On a rather more serious note, the page on reed and bush warblers contains some pretty poor postures and colours, plus some textual inaccuracies. The Melodious and Icterine Warbler paintings are far too yellow, the Sedge Warbler is far too rufous and there is no information on how to separate the featured Western Olivaceous Warbler from Eastern Olivaceous which, on range, must be a possible vagrant. Worryingly, and contrary to the text, Western Olivaceous does not pump its tail. This, along with a description of whitish outer webs to the outer tail feathers and no mention of the convexity of the bill, leaves me thinking a mistake may have been made with at least some of the Canary Island records. Similarly, the inaccurate statement under Northern Goshawk that "In flight, gliding at tree-top level is diagnostic" runs the risk of lots of goshawks being erroneously claimed from now on.

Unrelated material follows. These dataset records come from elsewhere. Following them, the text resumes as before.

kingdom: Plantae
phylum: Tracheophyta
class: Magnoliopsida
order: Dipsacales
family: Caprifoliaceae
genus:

There are also instances where I would like to have seen more information conveyed in the paintings and text. The seabirds, for example, are a group which benefit from identification by jizz as much as anything, but there is no attempt to illustrate that at all. While I accept that the field identification of the Fea's/Desertas/Zino's complex is difficult to impossible, it would have been nice to see a condensing of Flood and Fisher's work into an expanded plate. There is also no illustration of Boyd's Shearwater, and while that is consistent with the treatment of other species with a single record, it is mentioned in the text and likely to be more regular.

The author is clearly deeply knowledgeable and passionate about the birds of the Canary Islands, but I think his work would have been deserving of better artwork and a more discerning editor. I hope that this guide has the desired impact among local people and especially children, but I suspect most visiting birders will stick with the Collins Bird Guide.